*TASK DETAILS*.
Search the listing below for the word "segmentation", and copy every line in which it turns up.

• • • • •

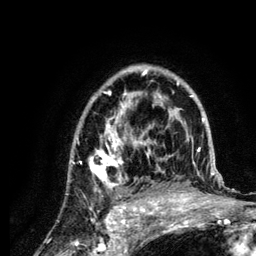
Breast MRI (dynamic contrast-enhanced), one axial slice. Slice 85 of 134 in the series (ordered by position). Cropped to one breast. Dynamic contrast-enhanced series, time point 2 of 6 at this slice position (early post-contrast). 3 T. TE 4.2 ms, TR 7.9 ms. 256 × 256 image matrix. Female patient.
Structures marked on this image (semi-automatically segmented with operator editing):
- enhancing-tissue mask used for the functional tumour volume (all voxels passing the contrast-enhancement thresholds inside the analysis volume; usually the tumour): box from (x=72, y=65) to (x=222, y=210) px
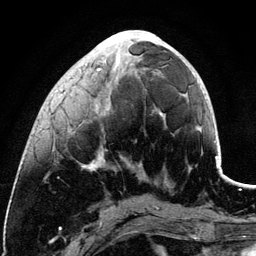
Breast MRI (dynamic contrast-enhanced), one axial slice; position 42 of 134 along the scan axis; cropped to one breast; dynamic contrast-enhanced series, time point 2 of 6 at this slice position (early post-contrast); 3 T; TE 4.2 ms, TR 7.9 ms; 1.2 mm slice thickness; 256 × 256 image matrix, field of view 170 × 170 mm. Female patient.
Outlined on this slice (semi-automatic segmentation, software-assisted and operator-edited):
- enhancing-tissue mask used for the functional tumour volume (all voxels passing the contrast-enhancement thresholds inside the analysis volume; usually the tumour): bounding box [x1, y1, x2, y2] px = [51, 30, 163, 171]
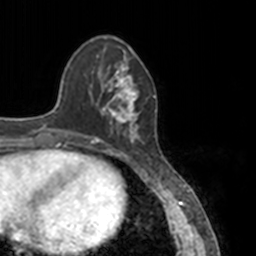
Breast MRI, one axial slice. Cropped to one breast. Dynamic contrast-enhanced series, time point 2 of 7 at this slice position (early post-contrast). 3 T. TE 1.7 ms, TR 4 ms. 1 mm slice thickness. 256 × 256 image matrix, field of view 170 × 170 mm. Female patient.
Annotated regions visible in this slice (semi-automatic segmentation, software-assisted and operator-edited):
- enhancing-tissue mask used for the functional tumour volume (all voxels passing the contrast-enhancement thresholds inside the analysis volume; usually the tumour): box from (x=84, y=52) to (x=148, y=144) px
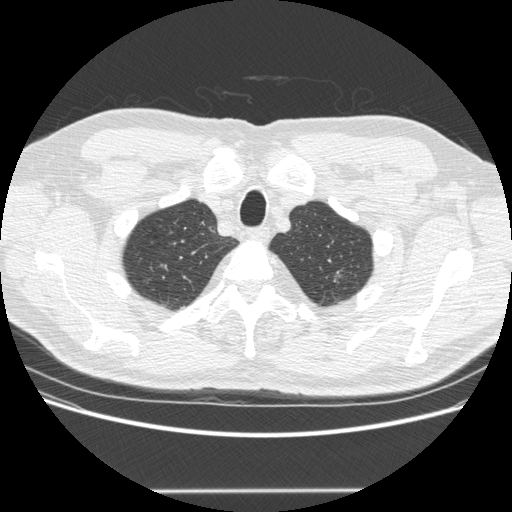
Axial slice from a low-dose chest CT screening exam, second screening round (one year after baseline), lung window (W 1500 / L -600 HU), 1.25 mm slice thickness, 120 kVp, slice 47 of 223 in the series, 512 × 512 image matrix. Male, age 69 years at enrolment.
• Lesion marked by an expert reader, bounding box [x1, y1, x2, y2] px = [312, 262, 347, 293].
• Screening reader's record for this exam: no non-calcified nodule ≥4 mm recorded.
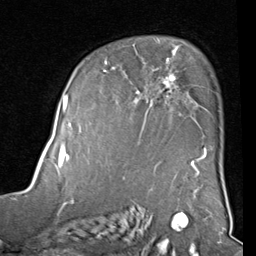
Breast MRI (dynamic contrast-enhanced), one axial slice. Position 59 of 80 along the scan axis. Cropped to one breast. Dynamic contrast-enhanced series, time point 2 of 8 at this slice position (early post-contrast). 1.5 T. TE 2 ms, TR 5.1 ms. 2 mm slice thickness. 256 × 256 image matrix, field of view 180 × 180 mm. Female patient.
Structures marked on this image (semi-automatically segmented with operator editing):
- enhancing-tissue mask used for the functional tumour volume (all voxels passing the contrast-enhancement thresholds inside the analysis volume; usually the tumour): bounding box (x1, y1, x2, y2) in pixels: (103, 50, 207, 160)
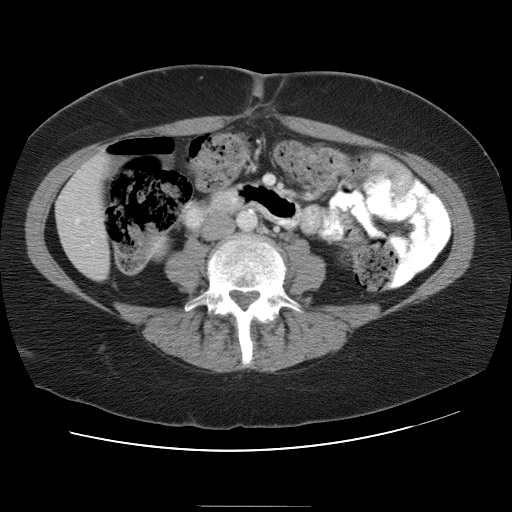
Contrast-enhanced abdominal CT, one axial slice. Intravenous contrast given. Soft-tissue window (W 400 / L 40 HU). 7.5 mm slice thickness. 512 × 512 image matrix. From the clinical record (not read from this slice): patient: male, age 73 years at operation; diagnosis: colorectal cancer liver metastases, imaged before liver resection; multiple liver metastases: no; largest metastasis: 3 cm; disease in both lobes: yes.
Structures marked on this image (expert manual segmentation):
- hepatic veins: bounding box (x1, y1, x2, y2) in pixels: (75, 220, 78, 224)
- liver: (56, 154, 112, 280)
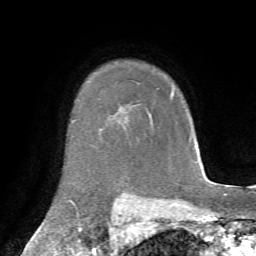
Breast MRI, one axial slice; slice 56 of 72 in the series (ordered by position); cropped to one breast; dynamic contrast-enhanced series, time point 2 of 7 at this slice position (early post-contrast); 1.5 T; TE 4.3 ms, TR 8.7 ms; 2.2 mm slice thickness; 256 × 256 image matrix. Female patient.
Annotated regions visible in this slice (semi-automatic segmentation, software-assisted and operator-edited):
- enhancing-tissue mask used for the functional tumour volume (all voxels passing the contrast-enhancement thresholds inside the analysis volume; usually the tumour): bounding box [x1, y1, x2, y2] px = [171, 92, 174, 95]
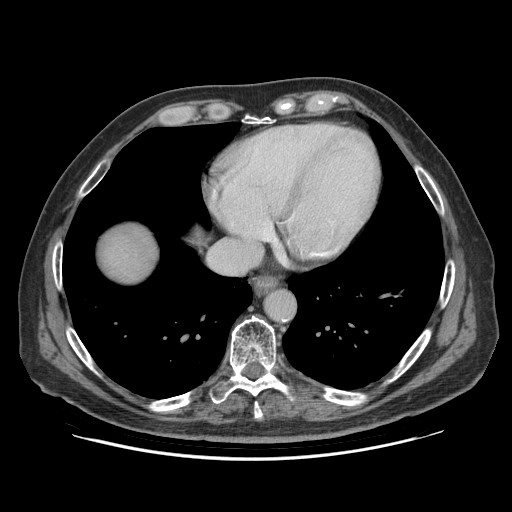
Contrast-enhanced abdominal CT (liver protocol), one axial slice; position 84 of 95 along the scan axis; soft-tissue window (W 400 / L 40 HU); 2.5 mm slice thickness; 512 × 512 image matrix, field of view 400 × 400 mm. From the clinical record (not read from this slice): diagnosis: hepatocellular carcinoma (patient treated with transarterial chemoembolisation; whether this scan precedes or follows treatment is not stated here); TNM stage (as recorded): Stage-IVB.
Outlined on this slice (semi-automatically segmented with operator editing):
- liver parenchyma outside the tumour (the mass and vessels are separate outlines, so this box may not span the whole liver): bounding box <102,228,156,282> (left, top, right, bottom; pixels)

• • • • •

*FINISHED EXERCISE*.
Outlined on this slice (semi-automatic segmentation, software-assisted and operator-edited):
Annotated regions visible in this slice (semi-automatic segmentation, software-assisted and operator-edited):
Structures marked on this image (expert manual segmentation):
Annotated regions visible in this slice (semi-automatic segmentation, software-assisted and operator-edited):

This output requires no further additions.